The colonies needed a metropolitan area to copy, but early Hong Kong’s building styles were not modelled upon anywhere in Britain. Parts of Hong Kong, such as The Peak, eventually developed a subtropical, homesick-Scottish-Highlands architectural pastiche. Tartly described as stockbroker’s baronial, much as its half-timbered, mock-gabled, English suburban equivalent became derided as stockbroker’s Tudor, both styles were widely replicated everywhere from Nairobi to Melbourne.
Calcutta was the Canton delta’s major external trading partner for more than a century; for the merchants and traders of various ethnicities who made their homes and lives on the China coast for nearly three centuries before the establishment of Hong Kong and the treaty ports, the Portuguese territory of Macau was their home-away-from-home.
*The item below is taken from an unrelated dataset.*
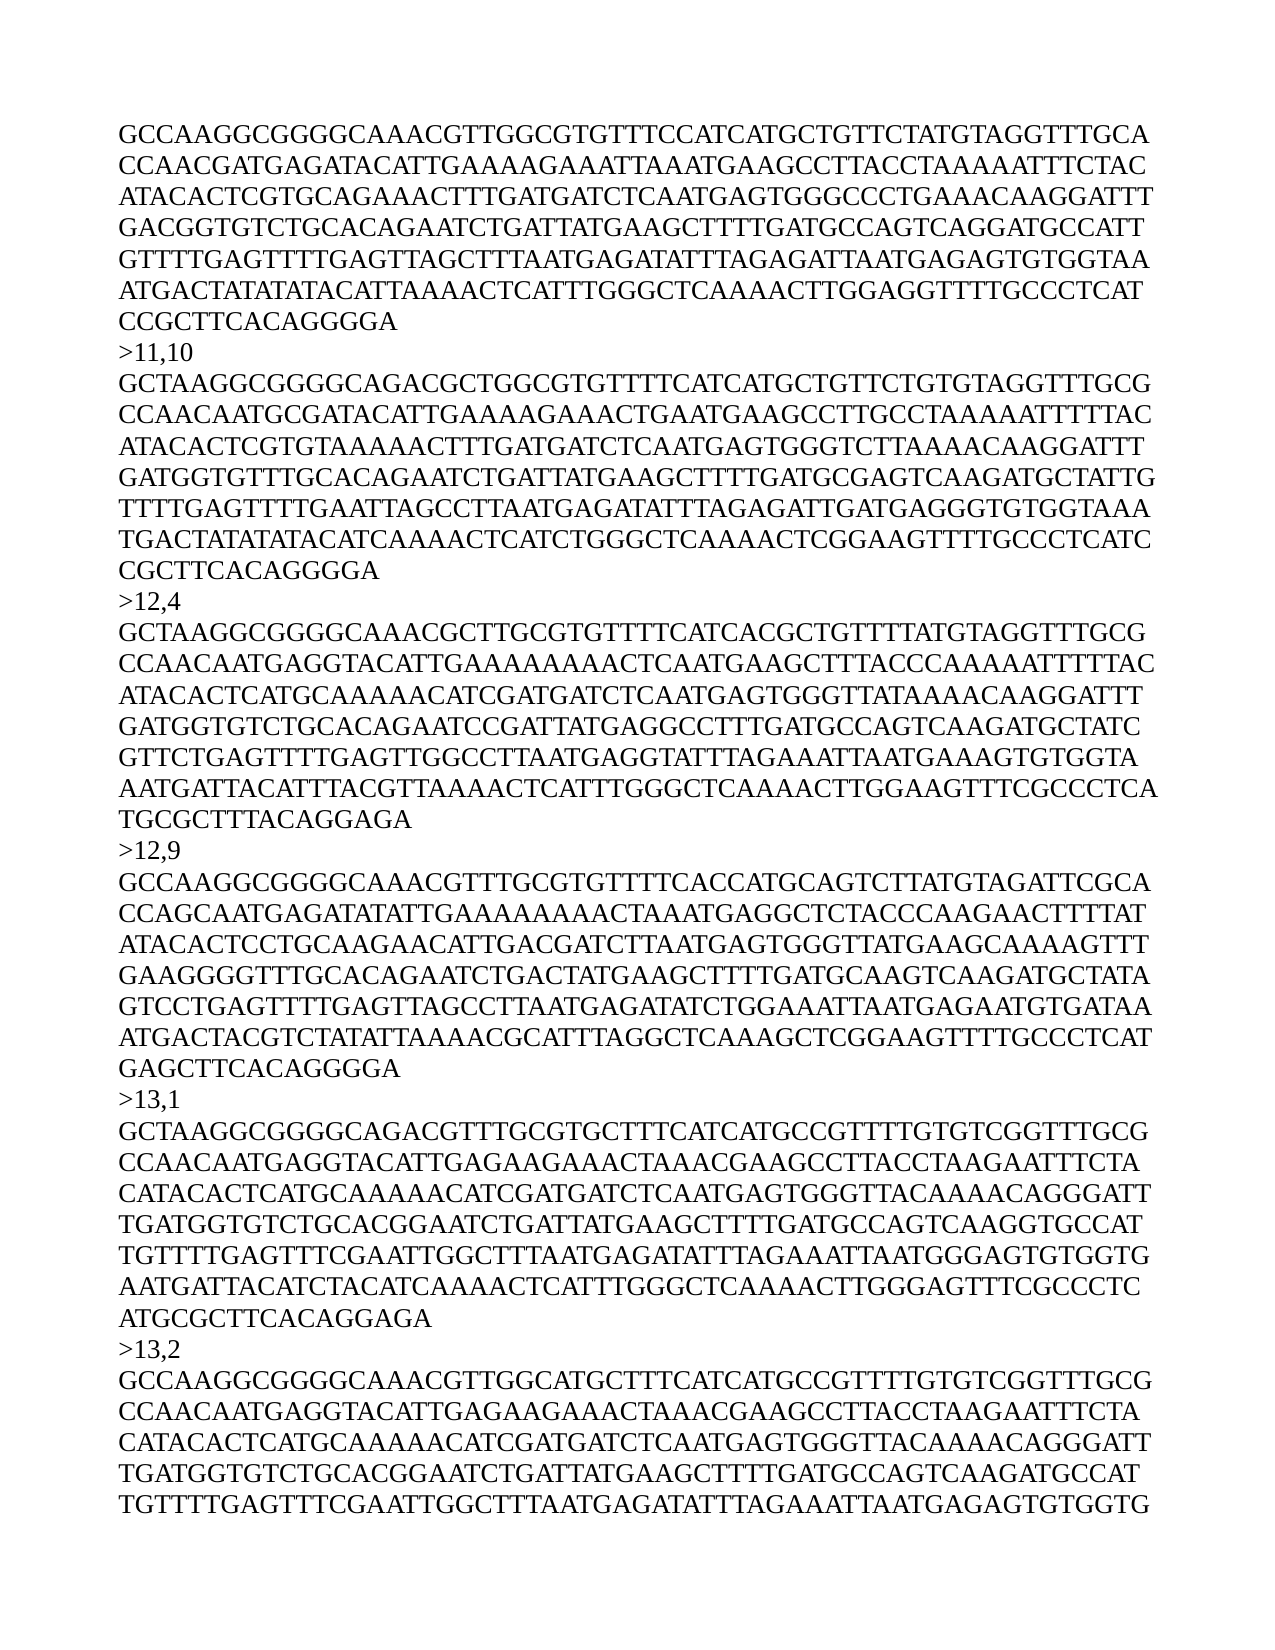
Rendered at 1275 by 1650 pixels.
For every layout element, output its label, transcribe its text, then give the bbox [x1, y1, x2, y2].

It was to these two cities, and their practical building styles that Hong Kong’s early European residents looked for guidance, inspiration and a comforting sense of the familiar in a new and untested place.
To the modern eye, fireplaces are of little point beyond a nostalgic nod to “the Old Country”, yet for nine months of the year, chimneys performed a cooling function; their open jaw provided a hypocaust – known from Roman and Persian times – which allowed still, hot air from the room to rise through the chimney and disperse above the roof. Altering the flue allowed prevailing breezes to be directed downwards, creating a pleasantly welcome draught in rooms below on hot summer days.
Decorative features, such as fanlights, were also borrowed. Carved plasterwork and other ornamental designs were made from lime plaster, with skills transplanted by Indian craftsmen, and techniques originally acquired in Goa and Cochin, gradually migrated to Macau by way of Malacca.
All of these features were colonial adaptations to existing metropolitan building styles. Each lent something different to early Hong Kong, which in time evolved its own vernacular architectural styles.